[DATA PROVIDED — start]

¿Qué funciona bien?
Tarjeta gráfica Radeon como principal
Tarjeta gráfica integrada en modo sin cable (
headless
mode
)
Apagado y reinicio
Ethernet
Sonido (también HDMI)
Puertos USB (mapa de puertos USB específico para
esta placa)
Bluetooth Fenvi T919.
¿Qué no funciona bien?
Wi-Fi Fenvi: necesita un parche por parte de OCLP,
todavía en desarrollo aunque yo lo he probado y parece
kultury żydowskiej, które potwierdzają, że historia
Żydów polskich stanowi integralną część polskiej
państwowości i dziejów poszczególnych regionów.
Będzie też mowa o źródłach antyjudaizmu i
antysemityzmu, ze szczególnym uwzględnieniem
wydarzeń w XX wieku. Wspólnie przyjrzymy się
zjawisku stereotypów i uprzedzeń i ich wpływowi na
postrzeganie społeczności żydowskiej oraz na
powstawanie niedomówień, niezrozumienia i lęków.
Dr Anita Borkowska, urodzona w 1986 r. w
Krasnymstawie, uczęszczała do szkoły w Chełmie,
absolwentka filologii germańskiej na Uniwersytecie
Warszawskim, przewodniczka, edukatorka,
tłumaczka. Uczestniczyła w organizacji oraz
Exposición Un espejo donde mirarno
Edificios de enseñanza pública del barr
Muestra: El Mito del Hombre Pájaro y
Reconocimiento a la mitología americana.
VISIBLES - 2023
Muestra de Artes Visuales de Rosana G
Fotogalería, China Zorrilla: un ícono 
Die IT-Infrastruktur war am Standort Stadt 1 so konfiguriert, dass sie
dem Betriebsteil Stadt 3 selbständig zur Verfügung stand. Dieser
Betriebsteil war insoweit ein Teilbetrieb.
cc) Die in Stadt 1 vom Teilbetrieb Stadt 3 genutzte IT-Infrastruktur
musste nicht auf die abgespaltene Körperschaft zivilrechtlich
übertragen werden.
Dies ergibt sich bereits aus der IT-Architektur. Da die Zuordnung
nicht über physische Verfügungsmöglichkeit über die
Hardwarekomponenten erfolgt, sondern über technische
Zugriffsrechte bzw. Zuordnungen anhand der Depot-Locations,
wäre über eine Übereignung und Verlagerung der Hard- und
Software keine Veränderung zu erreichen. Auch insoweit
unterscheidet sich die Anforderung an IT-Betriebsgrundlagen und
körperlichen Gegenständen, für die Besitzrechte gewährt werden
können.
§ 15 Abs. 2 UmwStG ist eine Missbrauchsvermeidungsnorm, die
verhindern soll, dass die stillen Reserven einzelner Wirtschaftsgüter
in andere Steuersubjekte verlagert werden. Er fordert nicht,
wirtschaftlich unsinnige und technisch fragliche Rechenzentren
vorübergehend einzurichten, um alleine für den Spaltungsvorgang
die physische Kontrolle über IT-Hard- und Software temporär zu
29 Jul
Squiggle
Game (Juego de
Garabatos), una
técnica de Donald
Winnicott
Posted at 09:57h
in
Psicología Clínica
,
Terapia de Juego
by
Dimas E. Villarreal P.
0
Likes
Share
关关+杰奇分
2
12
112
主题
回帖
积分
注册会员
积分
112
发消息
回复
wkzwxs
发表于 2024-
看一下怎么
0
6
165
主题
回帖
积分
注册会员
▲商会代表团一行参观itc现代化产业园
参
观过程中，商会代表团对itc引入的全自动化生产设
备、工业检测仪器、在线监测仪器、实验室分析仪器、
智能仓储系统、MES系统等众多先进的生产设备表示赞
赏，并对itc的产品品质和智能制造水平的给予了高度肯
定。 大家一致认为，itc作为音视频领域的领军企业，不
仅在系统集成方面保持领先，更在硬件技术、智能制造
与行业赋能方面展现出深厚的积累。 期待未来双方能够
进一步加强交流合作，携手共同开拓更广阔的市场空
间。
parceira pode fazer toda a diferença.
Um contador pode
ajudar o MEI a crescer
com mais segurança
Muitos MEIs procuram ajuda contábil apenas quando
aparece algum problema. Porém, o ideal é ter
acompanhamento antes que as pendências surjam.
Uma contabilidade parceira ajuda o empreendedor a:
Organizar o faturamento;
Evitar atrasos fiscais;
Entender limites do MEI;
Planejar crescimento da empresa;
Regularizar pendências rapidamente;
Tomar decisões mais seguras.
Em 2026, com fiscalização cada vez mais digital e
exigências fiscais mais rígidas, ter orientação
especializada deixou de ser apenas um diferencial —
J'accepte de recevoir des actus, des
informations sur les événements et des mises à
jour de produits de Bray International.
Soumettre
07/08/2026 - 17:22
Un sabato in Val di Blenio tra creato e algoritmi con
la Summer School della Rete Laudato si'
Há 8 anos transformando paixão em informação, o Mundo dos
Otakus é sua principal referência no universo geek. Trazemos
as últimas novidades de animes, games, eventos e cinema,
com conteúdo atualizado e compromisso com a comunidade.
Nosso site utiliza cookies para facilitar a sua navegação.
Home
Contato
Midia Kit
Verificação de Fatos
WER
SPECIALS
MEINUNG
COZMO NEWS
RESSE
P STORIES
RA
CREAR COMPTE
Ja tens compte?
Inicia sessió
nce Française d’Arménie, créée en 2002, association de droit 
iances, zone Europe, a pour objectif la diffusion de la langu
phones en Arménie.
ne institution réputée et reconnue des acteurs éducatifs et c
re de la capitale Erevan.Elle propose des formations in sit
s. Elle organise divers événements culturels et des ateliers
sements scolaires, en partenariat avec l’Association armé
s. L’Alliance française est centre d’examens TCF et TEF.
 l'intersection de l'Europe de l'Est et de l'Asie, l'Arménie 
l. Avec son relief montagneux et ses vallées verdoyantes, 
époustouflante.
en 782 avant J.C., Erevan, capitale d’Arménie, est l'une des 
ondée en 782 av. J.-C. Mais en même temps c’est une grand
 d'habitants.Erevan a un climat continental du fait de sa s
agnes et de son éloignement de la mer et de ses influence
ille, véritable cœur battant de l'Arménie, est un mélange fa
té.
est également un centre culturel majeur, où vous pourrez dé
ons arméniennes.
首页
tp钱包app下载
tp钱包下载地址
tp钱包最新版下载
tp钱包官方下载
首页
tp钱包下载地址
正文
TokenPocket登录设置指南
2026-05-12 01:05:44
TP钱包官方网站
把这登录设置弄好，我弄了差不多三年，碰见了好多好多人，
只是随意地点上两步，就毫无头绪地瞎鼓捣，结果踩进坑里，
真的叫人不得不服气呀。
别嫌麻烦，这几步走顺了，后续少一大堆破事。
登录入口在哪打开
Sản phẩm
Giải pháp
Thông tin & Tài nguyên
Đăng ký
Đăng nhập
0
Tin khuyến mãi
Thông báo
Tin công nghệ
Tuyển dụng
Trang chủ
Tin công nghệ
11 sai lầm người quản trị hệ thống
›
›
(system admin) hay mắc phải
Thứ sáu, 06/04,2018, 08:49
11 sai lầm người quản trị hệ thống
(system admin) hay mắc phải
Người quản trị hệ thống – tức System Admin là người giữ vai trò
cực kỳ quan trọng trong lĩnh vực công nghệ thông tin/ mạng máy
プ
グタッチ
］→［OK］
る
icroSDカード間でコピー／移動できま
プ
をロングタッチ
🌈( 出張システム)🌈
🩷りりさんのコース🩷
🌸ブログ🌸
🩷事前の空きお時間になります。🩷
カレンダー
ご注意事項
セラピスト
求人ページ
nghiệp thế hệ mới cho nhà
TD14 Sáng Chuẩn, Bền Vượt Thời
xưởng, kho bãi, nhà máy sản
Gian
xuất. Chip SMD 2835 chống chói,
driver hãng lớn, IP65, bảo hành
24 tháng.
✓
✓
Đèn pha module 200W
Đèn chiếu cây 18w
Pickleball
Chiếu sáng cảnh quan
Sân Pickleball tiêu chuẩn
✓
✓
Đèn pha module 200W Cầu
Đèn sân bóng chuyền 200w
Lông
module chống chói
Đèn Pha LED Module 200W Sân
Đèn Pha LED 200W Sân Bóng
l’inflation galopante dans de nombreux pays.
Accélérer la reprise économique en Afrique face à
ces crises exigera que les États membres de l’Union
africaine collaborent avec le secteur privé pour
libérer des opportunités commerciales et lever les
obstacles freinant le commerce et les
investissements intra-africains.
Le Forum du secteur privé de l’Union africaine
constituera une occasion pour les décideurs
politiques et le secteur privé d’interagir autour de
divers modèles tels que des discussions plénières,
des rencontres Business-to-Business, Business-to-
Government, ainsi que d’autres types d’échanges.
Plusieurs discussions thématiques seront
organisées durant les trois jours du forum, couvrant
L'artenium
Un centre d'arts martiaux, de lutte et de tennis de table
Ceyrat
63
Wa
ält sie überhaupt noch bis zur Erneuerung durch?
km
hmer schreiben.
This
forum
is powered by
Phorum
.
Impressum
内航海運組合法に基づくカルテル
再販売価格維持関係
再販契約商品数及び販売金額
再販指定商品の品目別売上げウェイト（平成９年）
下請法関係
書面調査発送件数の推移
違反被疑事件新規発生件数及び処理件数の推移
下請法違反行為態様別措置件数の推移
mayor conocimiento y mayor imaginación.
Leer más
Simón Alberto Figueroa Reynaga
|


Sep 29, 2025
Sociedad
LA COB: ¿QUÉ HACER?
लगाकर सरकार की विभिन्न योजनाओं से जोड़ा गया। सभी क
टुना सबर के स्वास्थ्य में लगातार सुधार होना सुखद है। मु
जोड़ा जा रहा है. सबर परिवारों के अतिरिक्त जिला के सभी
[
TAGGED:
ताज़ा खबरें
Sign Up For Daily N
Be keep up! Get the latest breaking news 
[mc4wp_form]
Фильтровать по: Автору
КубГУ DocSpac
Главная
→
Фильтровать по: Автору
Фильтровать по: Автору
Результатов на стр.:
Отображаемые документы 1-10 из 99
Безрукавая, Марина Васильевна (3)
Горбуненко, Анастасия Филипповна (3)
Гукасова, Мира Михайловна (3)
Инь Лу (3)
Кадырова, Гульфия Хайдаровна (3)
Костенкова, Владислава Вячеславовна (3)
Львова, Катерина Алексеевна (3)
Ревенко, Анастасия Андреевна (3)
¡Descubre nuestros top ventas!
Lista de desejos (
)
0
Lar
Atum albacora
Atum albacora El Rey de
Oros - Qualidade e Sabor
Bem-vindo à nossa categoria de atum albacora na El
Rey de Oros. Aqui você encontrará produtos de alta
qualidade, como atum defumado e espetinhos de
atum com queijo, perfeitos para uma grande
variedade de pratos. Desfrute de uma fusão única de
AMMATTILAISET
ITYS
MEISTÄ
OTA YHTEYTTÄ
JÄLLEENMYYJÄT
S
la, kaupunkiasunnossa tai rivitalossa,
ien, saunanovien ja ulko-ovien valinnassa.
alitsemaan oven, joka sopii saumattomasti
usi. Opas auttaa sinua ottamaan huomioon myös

[DATA PROVIDED — finish]

TRY IT: In the entries above, identify every line with the string "Stadt".

ANSWER SPACE:
Die IT-Infrastruktur war am Standort Stadt 1 so konfiguriert, dass sie
dem Betriebsteil Stadt 3 selbständig zur Verfügung stand. Dieser
cc) Die in Stadt 1 vom Teilbetrieb Stadt 3 genutzte IT-Infrastruktur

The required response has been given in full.